The case serves as a good reminder to employers of the value of complying with the Family and Medical Leave Act (FMLA) and the Americans with Disabilities Act (ADA), as well as the potential penalties for failing to do so. The decision was made by the Supreme Court of the United States. It highlights the necessity for employers to avoid retaliating against employees who exercise their rights under the Family and Medical Leave Act (FMLA) and to provide reasonable accommodations to employees with disabilities who are working for them. Additionally, it highlights the necessity for employers to avoid retaliating against employees who exercise their rights under the Family and Medical Leave Act (FMLA).
The Securities and Exchange Commission (SEC) filed charges against BTIG on May 19, 2021, accusing the company of violating Rule 200(g) of Regulation SHO when it mismarked more than 90 sale orders from a hedge fund customer representing total sales of more than $250 million as “long” and “short exempt” when those orders should have been marked as “short” from December 2016 through July 2017. The violations occurred between December 2016 and July 2017.
According to the complaint, because BTIG was a licensed broker-dealer, it was required to fulfill the tasks of an independent gatekeeper in order to guarantee that the trades it conducted bore the appropriate markings. The Assets and Exchange Commission (SEC) asserted that BTIG ignored facts indicating that the hedge fund’s assertions that it held the assets it was selling and that it would deliver them by the settlement date were untrue.

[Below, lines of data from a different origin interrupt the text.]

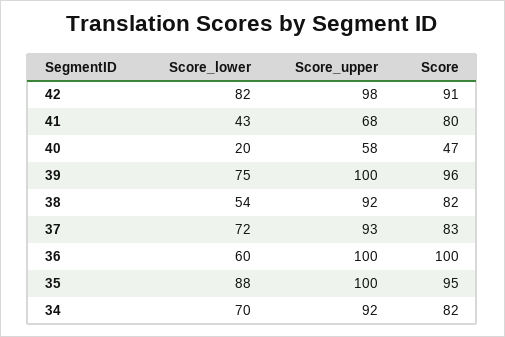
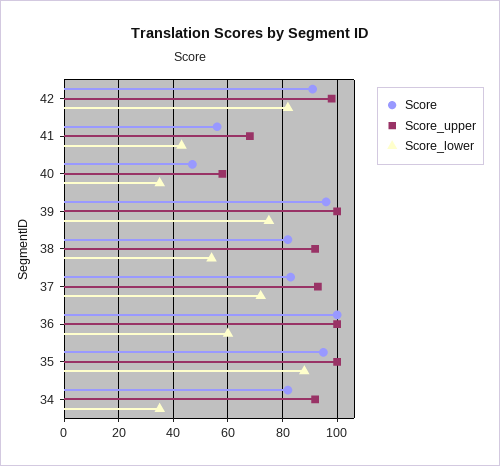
Score, 41: 80 -> 55
Score_lower, 40: 20 -> 35
Score_lower, 34: 70 -> 35

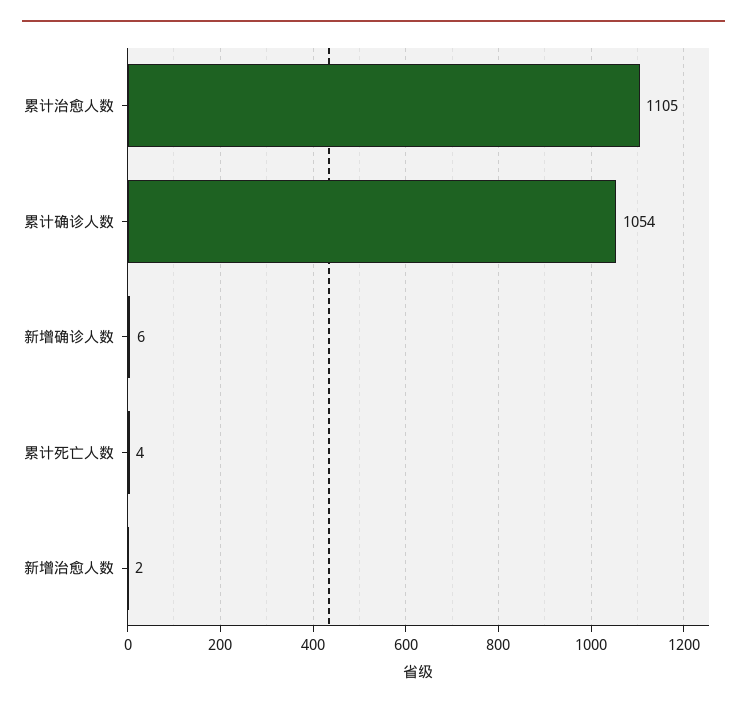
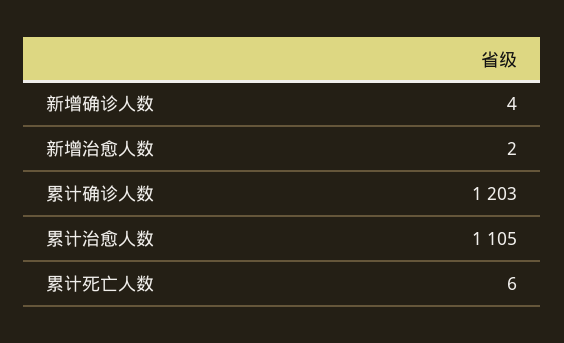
累计确诊人数: 1054 -> 1203
新增确诊人数: 6 -> 4
累计死亡人数: 4 -> 6

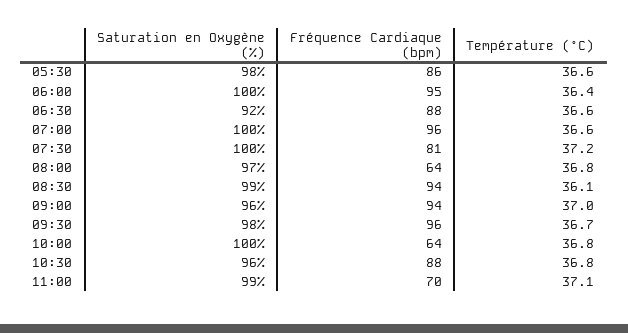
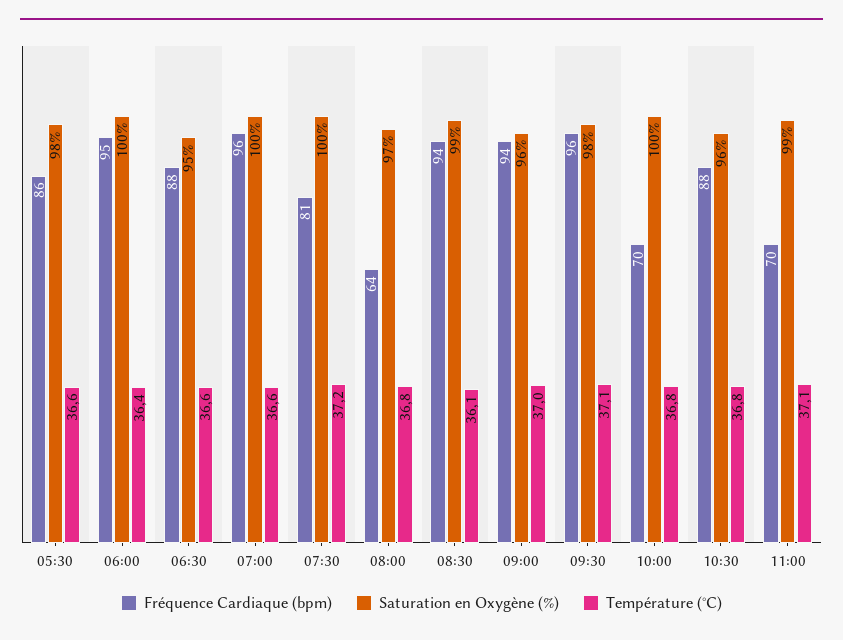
Saturation en Oxygène (%), 06:30: 92 -> 95
Température (°C), 09:30: 36.7 -> 37.1
Fréquence Cardiaque (bpm), 10:00: 64 -> 70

The SEC further stated that BTIG would not deliver the securities by the settlement date. In addition, the SEC stated that BTIG violated Rule 203(b)(1) of Regulation SHO because the company did not borrow or locate the shares before engaging in what was, in actuality, short sales. This allegation was based on the fact that BTIG did not borrow or locate the shares.
The court entered a judgment by consent against BTIG on May 2, 2022, enjoining BTIG permanently from violating Rules 200(g) and 203(b)(1) of Regulation SHO. The judgment was entered against BTIG. In addition, the judge ordered BTIG to pay a penalty of $315,048 in addition to a prejudgment interest payment of $64,258 and a disgorgement payment of $315,048.
Timothy K. Halloran was in charge of the case for the SEC, while Fred Block and David Gottesman were in charge of supervising him. Emily Shea and Michael Brennan were the ones in charge of conducting the SEC investigation, and Kevin Guerrero and Jennifer Leete were the ones in charge of supervising it. Market specialists Leigh Barrett, Kevin Gershfeld, and Brian Shute from the Office of Investigative and Market Analytics in the SEC Enforcement Division also provided help.